In cooperation with specialist from the Sultan Quaboos University, different academic disciplines were integrated into the project including history by the University of Tübingen, archaeology by the German Archaeological institute, architecture and urban planning by the University of Stuttgart and agriculture by the University of Kassel.
Preliminary surveys carried out in 1995 – 1997 aimed at gaining a better insight into the extent of the necessary documentation, along with the typology and conservational conditions of traditional oasis settlements in order to select areas of particular interest.
A two-year pilot study was supported within the framework of the Research Program for Baden-Württemberg and the German Institute of Archaeology from 1999 through 2000. To unravel the bio-physical functioning, nutrient fluxes and the settlement history of oases in this part of the Arabian Peninsula, data of topography, the agricultural setting, water and soil characteristics, urban structure, oral history and archaeological findings were collected in the Wadi Bani Awf with its head oasis Balad Seet in a first phase.
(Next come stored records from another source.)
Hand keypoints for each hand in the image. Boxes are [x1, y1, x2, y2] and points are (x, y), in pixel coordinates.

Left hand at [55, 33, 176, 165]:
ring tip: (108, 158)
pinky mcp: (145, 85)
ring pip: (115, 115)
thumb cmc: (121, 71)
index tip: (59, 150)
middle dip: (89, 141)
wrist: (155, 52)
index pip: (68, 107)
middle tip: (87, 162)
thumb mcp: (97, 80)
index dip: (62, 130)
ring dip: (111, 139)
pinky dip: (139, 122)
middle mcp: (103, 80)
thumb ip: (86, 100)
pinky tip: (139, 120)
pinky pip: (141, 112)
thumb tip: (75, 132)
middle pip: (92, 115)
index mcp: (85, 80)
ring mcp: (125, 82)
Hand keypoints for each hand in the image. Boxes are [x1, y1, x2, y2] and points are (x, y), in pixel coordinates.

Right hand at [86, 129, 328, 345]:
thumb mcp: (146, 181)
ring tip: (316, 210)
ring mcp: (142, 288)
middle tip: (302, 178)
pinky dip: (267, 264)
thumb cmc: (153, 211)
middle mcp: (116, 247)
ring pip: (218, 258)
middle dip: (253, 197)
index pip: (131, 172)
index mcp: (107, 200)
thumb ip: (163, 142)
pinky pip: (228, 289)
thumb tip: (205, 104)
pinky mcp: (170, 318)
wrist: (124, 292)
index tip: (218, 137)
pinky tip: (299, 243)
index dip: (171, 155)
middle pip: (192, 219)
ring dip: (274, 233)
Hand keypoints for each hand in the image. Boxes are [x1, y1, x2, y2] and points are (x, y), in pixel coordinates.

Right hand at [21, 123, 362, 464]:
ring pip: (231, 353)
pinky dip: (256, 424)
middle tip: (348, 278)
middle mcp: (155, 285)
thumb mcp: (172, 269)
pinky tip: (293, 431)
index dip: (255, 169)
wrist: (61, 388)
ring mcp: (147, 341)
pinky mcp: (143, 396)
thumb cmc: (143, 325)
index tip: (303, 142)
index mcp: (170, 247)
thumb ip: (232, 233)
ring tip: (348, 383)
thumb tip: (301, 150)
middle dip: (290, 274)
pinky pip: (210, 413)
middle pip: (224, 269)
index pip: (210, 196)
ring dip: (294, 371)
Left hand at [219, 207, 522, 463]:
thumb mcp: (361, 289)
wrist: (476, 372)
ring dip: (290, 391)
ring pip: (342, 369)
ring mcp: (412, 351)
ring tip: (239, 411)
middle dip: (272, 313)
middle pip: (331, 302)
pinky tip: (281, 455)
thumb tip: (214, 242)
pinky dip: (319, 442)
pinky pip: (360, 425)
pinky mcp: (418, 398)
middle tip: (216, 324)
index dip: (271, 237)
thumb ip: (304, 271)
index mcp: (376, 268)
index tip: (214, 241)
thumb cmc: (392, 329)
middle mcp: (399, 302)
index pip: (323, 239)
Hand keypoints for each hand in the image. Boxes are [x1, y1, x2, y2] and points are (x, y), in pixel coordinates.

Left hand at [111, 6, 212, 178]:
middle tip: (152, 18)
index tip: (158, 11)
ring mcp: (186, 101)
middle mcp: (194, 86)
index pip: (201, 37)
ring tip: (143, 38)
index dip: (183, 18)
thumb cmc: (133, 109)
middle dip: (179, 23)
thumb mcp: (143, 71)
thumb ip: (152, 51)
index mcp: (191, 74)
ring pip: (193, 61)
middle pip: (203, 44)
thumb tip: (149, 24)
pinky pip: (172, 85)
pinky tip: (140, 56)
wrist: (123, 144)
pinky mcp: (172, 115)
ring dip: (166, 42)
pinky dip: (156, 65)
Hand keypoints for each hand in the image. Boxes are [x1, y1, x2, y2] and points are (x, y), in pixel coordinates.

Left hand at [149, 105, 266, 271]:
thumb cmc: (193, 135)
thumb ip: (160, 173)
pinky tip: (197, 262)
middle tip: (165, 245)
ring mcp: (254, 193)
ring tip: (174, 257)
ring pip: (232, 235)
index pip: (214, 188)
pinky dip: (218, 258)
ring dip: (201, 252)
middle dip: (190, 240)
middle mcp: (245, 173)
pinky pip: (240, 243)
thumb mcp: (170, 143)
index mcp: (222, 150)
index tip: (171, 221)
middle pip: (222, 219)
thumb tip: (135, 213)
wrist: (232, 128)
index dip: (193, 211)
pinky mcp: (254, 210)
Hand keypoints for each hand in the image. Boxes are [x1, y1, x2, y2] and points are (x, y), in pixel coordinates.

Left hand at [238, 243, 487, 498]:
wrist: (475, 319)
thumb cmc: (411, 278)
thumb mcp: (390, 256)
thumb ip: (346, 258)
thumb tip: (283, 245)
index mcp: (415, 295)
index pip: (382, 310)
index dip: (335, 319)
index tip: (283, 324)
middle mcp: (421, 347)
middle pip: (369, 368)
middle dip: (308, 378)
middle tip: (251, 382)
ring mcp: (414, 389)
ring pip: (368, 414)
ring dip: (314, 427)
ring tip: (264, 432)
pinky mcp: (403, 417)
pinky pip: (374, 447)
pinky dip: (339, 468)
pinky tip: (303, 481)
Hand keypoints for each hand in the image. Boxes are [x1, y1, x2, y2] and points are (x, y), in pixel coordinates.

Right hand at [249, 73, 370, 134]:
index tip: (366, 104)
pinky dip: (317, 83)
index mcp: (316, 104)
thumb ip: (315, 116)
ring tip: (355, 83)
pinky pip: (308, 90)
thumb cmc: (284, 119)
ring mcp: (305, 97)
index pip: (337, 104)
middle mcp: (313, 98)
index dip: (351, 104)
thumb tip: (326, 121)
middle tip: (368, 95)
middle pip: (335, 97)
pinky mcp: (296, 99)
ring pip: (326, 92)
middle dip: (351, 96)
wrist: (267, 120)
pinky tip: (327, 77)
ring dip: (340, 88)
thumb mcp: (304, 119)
Final report of the pilot study
The following second project phase (2002-2003), funded by the DFG aimed at a more in-depth, process-oriented understanding of the factors governing the status quo of selected oases along two agroclimatic gradients (across the northern Hajar mountains from Rustaq to Hamra and from Wadi Tiwi to Ibra) such as their sustainability over the millennia and the driving force for change.
The third phase (2004-2006), also funded by the DFG aims at extending the research area by adding a transect in Inner Oman from Ibra to Nizwa which also includes oases of the unique Jabal Akhdar ecosystem.
In the final phase of this project from January 2007 up to March 2008 we investigate the ecological and socio-economic aspects of crop and livestock husbandry in three selected villages on the Al-Jabal-al-Akhdar range and evaluate development strategies.